→ **DIRECTION**
Can you reproduce, word for word, the passage in the kitten food thread below that runs from "So I would give" up to and including "Thanks Shelbys Mom!"?

→ **EXCERPTED PASSAGE**
══════

# Royal Canin Kitten 36



## hoglet (Mar 13, 2009)

Hi guys!

I'm getting my hedgie in around 3 weeks and am just looking into foods...again! I have got my mix for when he gets a little older but for while he's a baby I'm wanting to feed him Royal Canin Kitten 36 (as this is what the breeder is currently feeding him). Is it of great importance he get fed a kitten food like it is for a kitten or can I slowly start putting in my mix that I have found will work when I get him and work him off the kitten? Sorry if my question is somewhat vague, not too sure how else to word it.

Thanks


----------



## Shelbys Mom (Mar 27, 2009)

Kitten food is usually higher in fat.
So I would give him/her a week or maybe a few weeks to adjust and then start adding your mix a little at a time until you have only your mix and no kitten food. If your breeder gives you food when you get your hedgie you may not have to buy the kitten food.

I hope that helps and I understood your question correctly.


----------



## hoglet (Mar 13, 2009)

Thanks Shelbys Mom!

══════

→ **RECORDS**
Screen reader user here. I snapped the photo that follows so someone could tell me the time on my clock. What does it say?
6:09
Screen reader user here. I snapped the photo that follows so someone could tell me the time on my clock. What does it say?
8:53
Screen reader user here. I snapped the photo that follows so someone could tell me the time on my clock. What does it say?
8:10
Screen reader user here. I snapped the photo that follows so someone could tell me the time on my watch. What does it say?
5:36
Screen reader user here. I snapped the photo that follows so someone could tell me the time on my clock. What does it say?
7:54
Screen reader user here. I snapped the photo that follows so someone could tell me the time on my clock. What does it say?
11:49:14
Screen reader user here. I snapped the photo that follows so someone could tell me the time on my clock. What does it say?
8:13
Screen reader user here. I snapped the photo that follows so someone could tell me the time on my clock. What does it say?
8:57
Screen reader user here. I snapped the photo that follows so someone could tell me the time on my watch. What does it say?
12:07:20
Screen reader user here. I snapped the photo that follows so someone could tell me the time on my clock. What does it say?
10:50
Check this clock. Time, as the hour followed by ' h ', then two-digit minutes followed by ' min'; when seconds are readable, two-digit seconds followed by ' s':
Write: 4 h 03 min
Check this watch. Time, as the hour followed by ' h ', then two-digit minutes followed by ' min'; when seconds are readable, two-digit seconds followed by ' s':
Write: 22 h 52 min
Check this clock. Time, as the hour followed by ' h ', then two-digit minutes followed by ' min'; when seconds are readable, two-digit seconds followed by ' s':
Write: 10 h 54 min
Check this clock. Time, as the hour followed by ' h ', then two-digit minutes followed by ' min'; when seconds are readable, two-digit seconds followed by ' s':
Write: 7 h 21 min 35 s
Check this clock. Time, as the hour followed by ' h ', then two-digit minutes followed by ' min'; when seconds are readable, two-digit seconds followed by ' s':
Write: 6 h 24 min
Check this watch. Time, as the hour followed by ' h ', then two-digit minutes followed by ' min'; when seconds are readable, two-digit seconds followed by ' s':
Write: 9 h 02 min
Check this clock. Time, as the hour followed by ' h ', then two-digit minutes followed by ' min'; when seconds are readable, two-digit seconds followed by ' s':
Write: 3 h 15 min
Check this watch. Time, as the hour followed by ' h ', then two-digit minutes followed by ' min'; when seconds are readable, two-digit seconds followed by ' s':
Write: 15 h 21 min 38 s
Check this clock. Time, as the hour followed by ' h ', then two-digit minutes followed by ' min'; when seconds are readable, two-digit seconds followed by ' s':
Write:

══════

→ **SOLUTION**
So I would give him/her a week or maybe a few weeks to adjust and then start adding your mix a little at a time until you have only your mix and no kitten food. If your breeder gives you food when you get your hedgie you may not have to buy the kitten food.

I hope that helps and I understood your question correctly.


----------



## hoglet (Mar 13, 2009)

Thanks Shelbys Mom!